Serving technology enthusiasts for more than 25 years. TechSpot is the place to go for tech advice and analysis you can trust.
Context: There is no doubt that AI models are not accurate. Developers have struggled with hallucinations and the doubling-down on incorrect information. The use of AI varies so much between individual use cases, it’s difficult to quantify percentages. A research team claims to have these numbers.
Tow Center for Digital Journalism recently The study examined eight AI search engines including ChatGPT Search (also known as ChatGPT Search), Perplexity (also known as Perplexity Pro), Gemini, DeepSeek Search (also known as Grok-2 Search), Grok-3 Search (also called Grok-3 Search), and Copilot. They recorded the frequency with which each tool refused to respond.
Researchers randomly selected 200 news articles from twenty news publishers (10 per publisher). The researchers ensured that each story returned in the top three Google results when they used an excerpt from the article. Then they ran the same query in each AI search tool, and graded accuracy on whether it correctly cited the article, the news organization and the URL.
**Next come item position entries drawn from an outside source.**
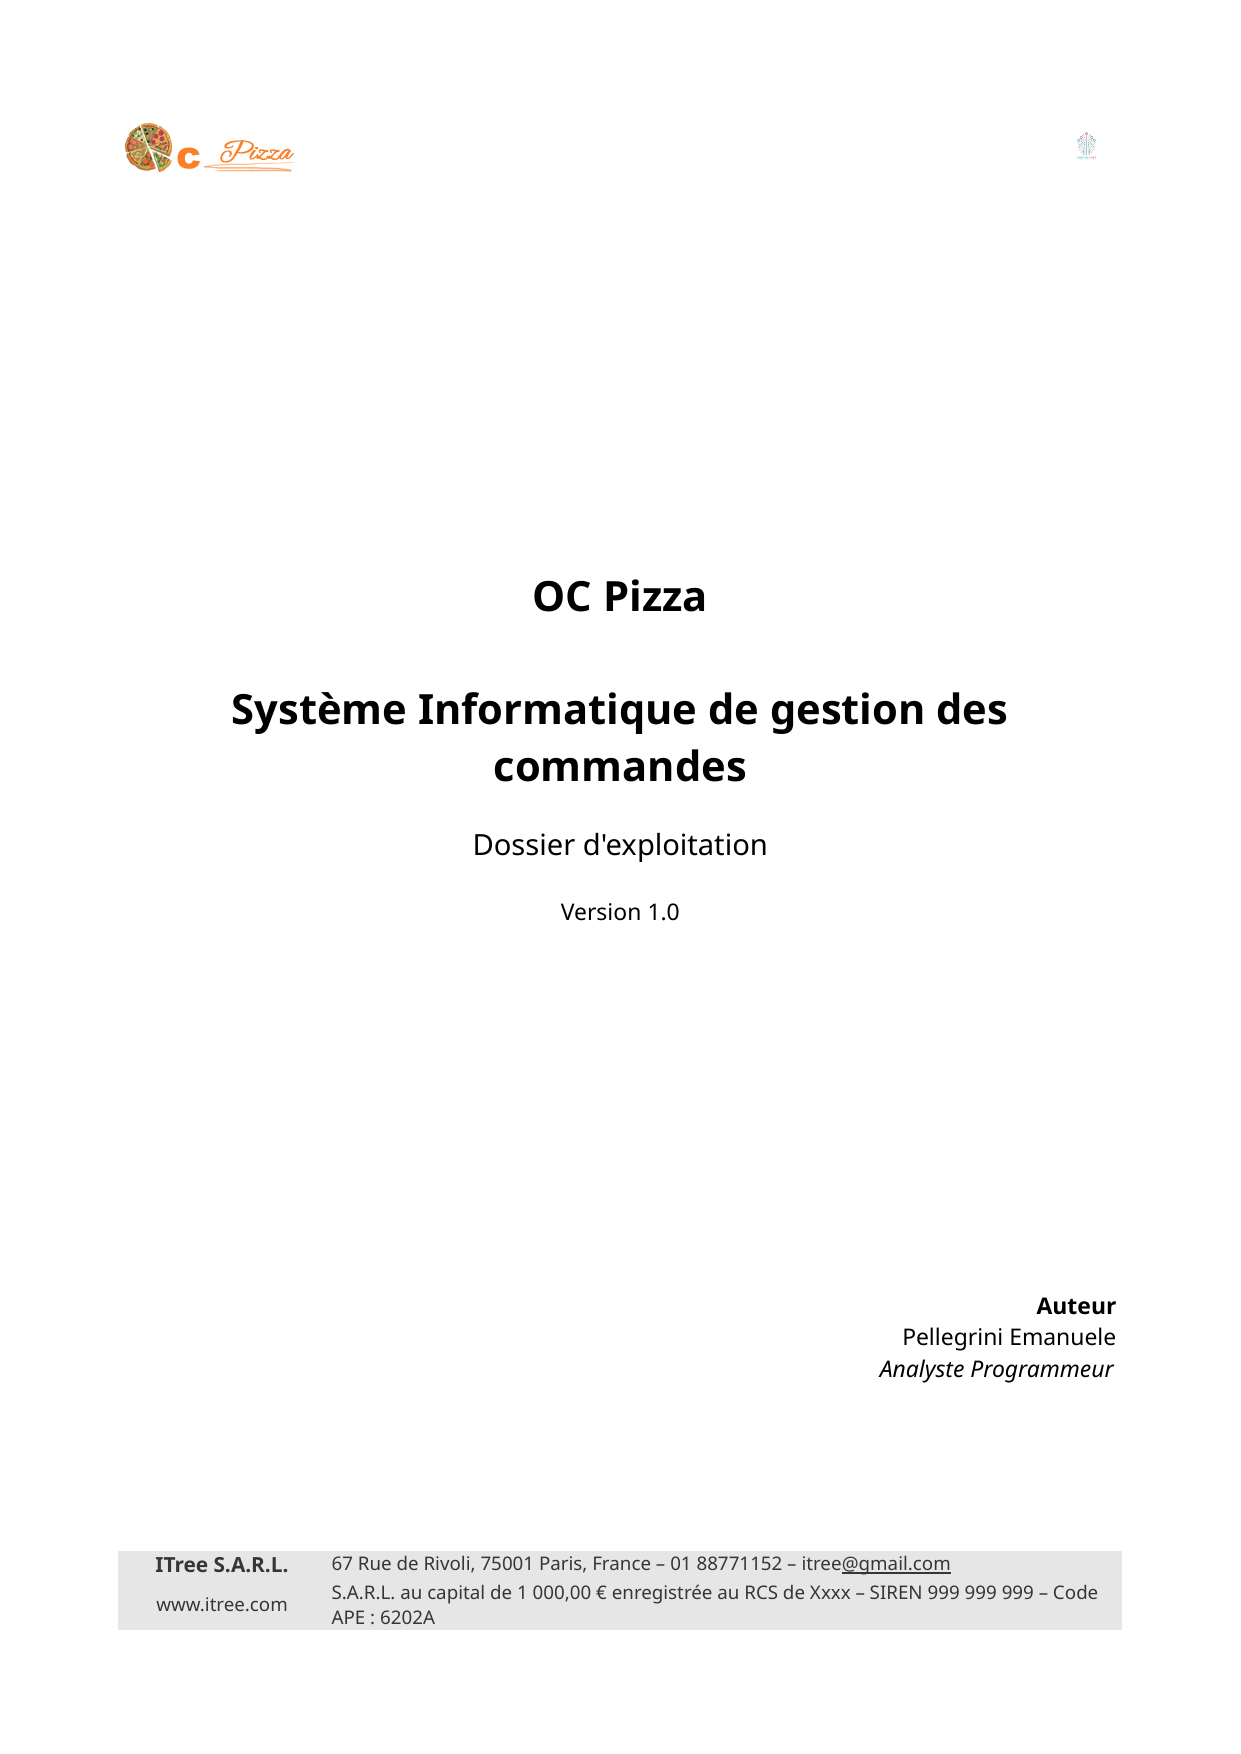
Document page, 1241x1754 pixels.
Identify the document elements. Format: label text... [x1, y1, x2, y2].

picture [1062, 122, 1111, 170]
table_cell Auteur Pellegrini Emanuele Analyste Programmeur [118, 1266, 1122, 1408]
picture [125, 123, 295, 172]
table_header OC Pizza Système Informatique de gestion des commandes Dossier d'exploitation Version 1.0 [118, 227, 1122, 1266]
They then labeled the searches based on the degrees of accuracy “completely correct” through “completely incorrect.” . As you can see in the diagram below, AIs performed poorly, except for both versions of Perplexity. Collectively, AI engines are 60 percent inaccurate. These wrong results were further reinforced by AI’s “confidence” within them.
Click to enlarge.
The study is fascinating because it quantifiably confirms what we have known for a few years – that LLMs are “the slickest con artists of all time.” They report with complete authority that what they say is true even when it is not, sometimes to the point of argument or making up other false assertions when confronted.
In a 2023 anecdotal article, Ted Gioia (The Honest Broker) pointed out dozens of ChatGPT responses, showing that the bot Confidently “lies” respond to multiple queries. Some examples were antagonistic questions, but many were general questions.
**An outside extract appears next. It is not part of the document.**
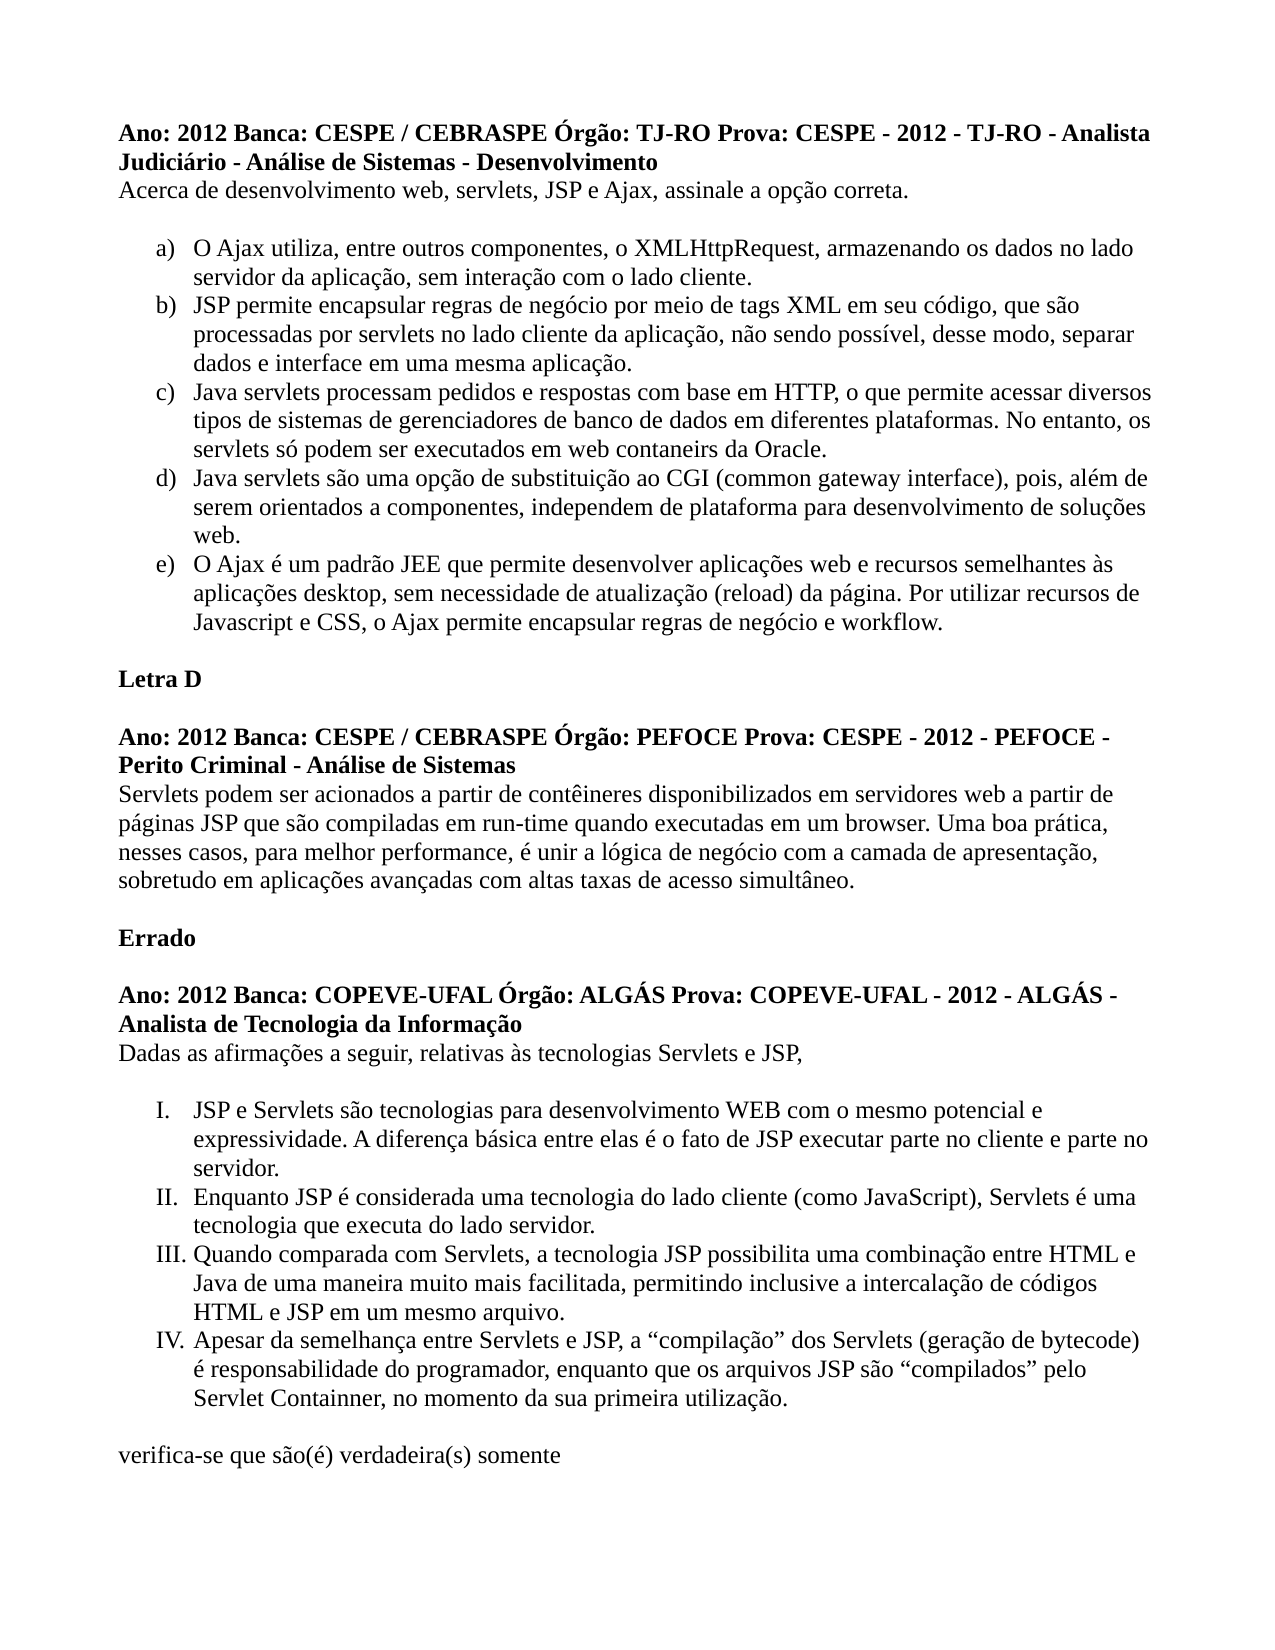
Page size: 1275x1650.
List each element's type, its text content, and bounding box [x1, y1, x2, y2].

“If I believed half of what I heard about ChatGPT, I could let it take over The Honest Broker while I sit on the beach drinking margaritas and searching for my lost shaker of salt,” Gioia sarcastically noted.
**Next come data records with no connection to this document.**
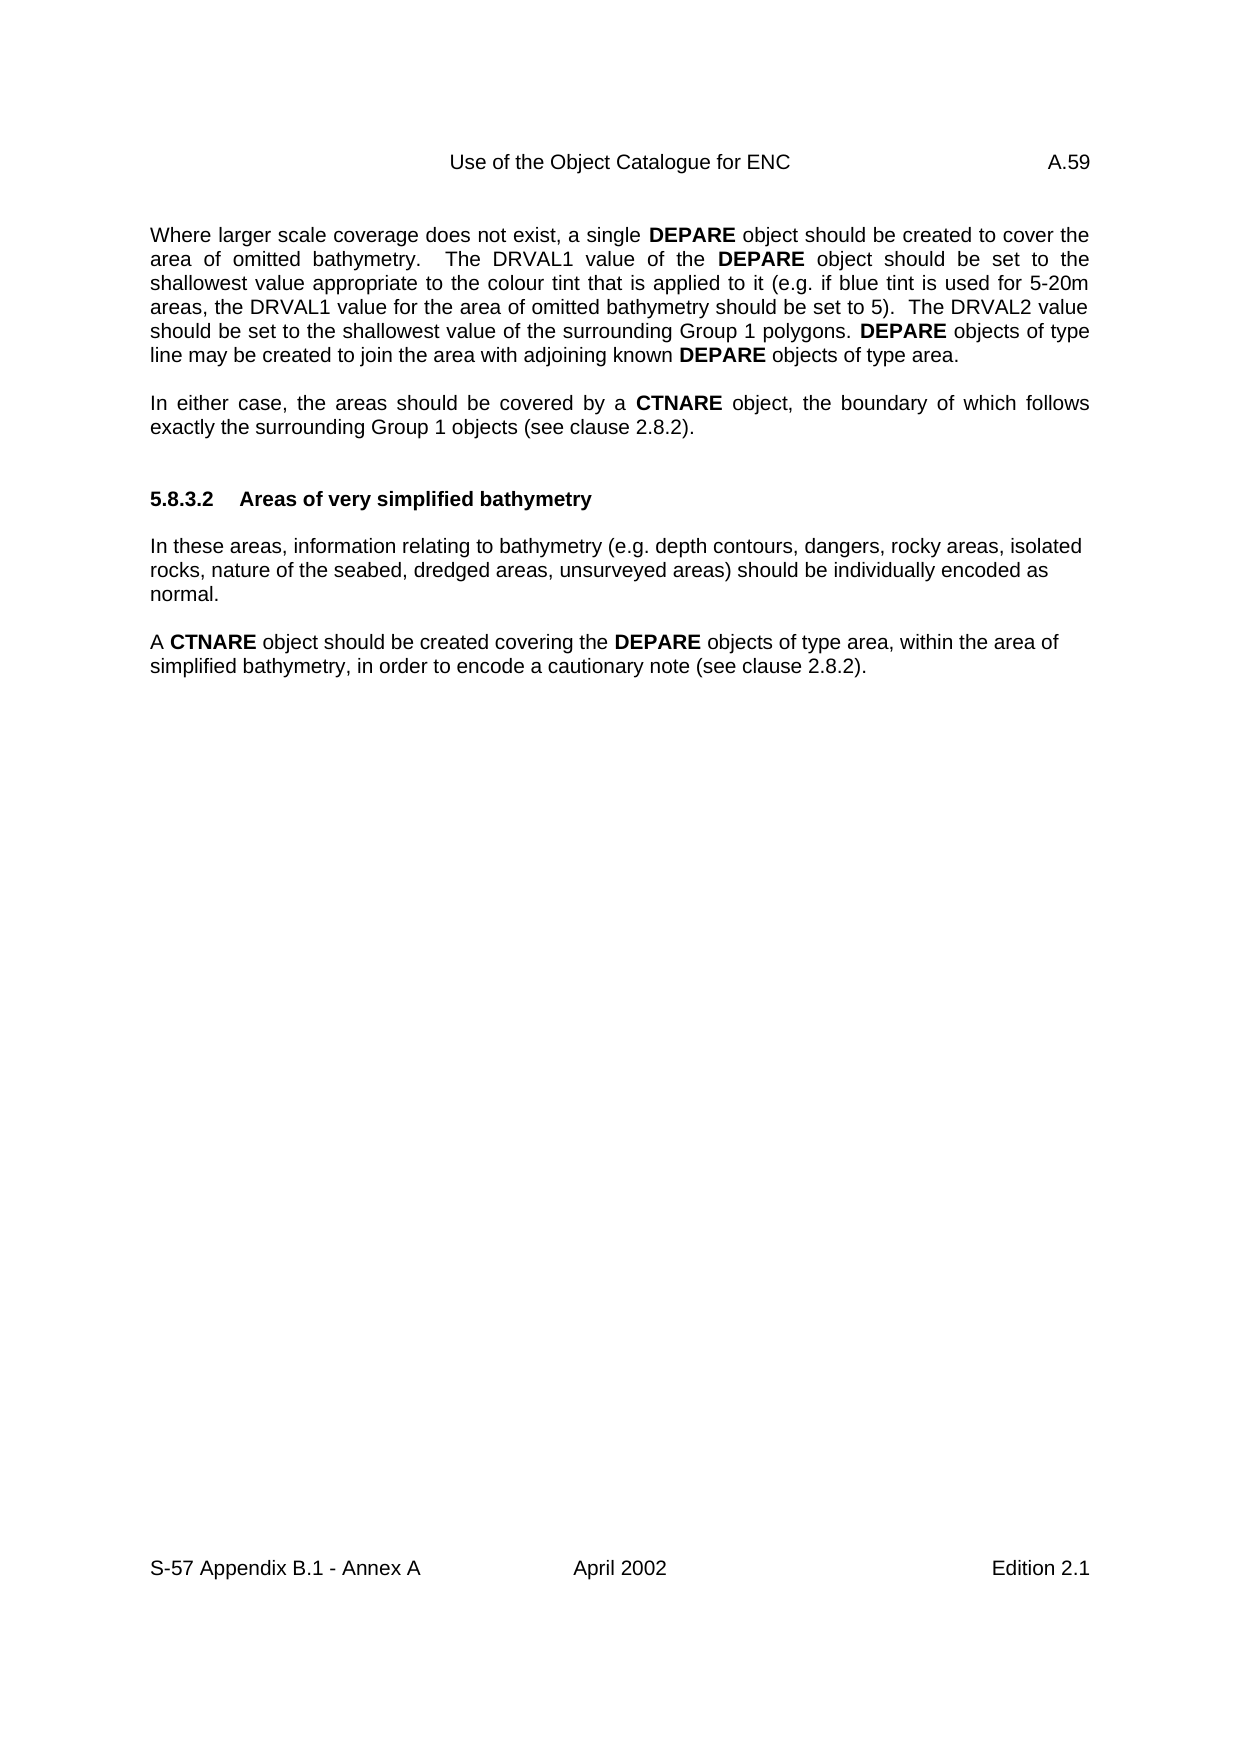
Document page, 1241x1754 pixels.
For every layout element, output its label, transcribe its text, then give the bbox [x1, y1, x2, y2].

text A CTNARE object should be created covering the DEPARE objects of type area, within the area of simplified bathymetry, in order to encode a cautionary note (see clause 2.8.2). [150, 630, 1090, 678]
text In either case, the areas should be covered by a CTNARE object, the boundary of which follows exactly the surrounding Group 1 objects (see clause 2.8.2). [150, 391, 1090, 438]
text Where larger scale coverage does not exist, a single DEPARE object should be created to cover the area of omitted bathymetry. The DRVAL1 value of the DEPARE object should be set to the shallowest value appropriate to the colour tint that is applied to it (e.g. if blue tint is used for 5-20m areas, the DRVAL1 value for the area of omitted bathymetry should be set to 5). The DRVAL2 value should be set to the shallowest value of the surrounding Group 1 polygons. DEPARE objects of type line may be created to join the area with adjoining known DEPARE objects of type area. [150, 223, 1090, 367]
subtitle Areas of very simplified bathymetry [150, 486, 1090, 510]
text In these areas, information relating to bathymetry (e.g. depth contours, dangers, rocky areas, isolated rocks, nature of the seabed, dredged areas, unsurveyed areas) should be individually encoded as normal. [150, 534, 1090, 606]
ChatGPT would fabricate more information even when it admitted that it was wrong. The LLM appears to be programmed to respond to every user input, no matter what. The researcher’s data confirms that hypothesis. They note that ChatGPT was the only AI tool to answer all 200 article queries. It only scored 28 percent as completely accurate and was incorrect 57 percent of time.
isn’t the worst. Both versions of X’s Grok AI performed badly, with Grok-3 Search 94 percent incorrect. Microsoft’s Copilot wasn’t much better, as it refused to answer 104 out of 200 queries. Only 16 of the remaining 96 were “completely correct,” 14 were “partially correct,” while 66 were a “completely incorrect,” making it approximately 70 percent accurate.
The most bizarre thing about all of this is that these companies are not transparent about their lack of accuracy, while charging $20 to $200 a month for access to their latest AI models. Perplexity Pro ($20/month), Grok-3 Search (above), and Perplexity ($20/month), answered slightly more questions correctly than their free versions, but had much higher error rates. What a con.
But not everyone is in agreement. TechRadar’s Lance Ulanoff stated that he may never use Google again, after trying ChatGPT search. He The tool is described as fast, accurate, and aware with a clean interface that’s ad-free.
Read the Tow Center paper for all the details. Let us know what you think about published in the Columbia Journalism Review.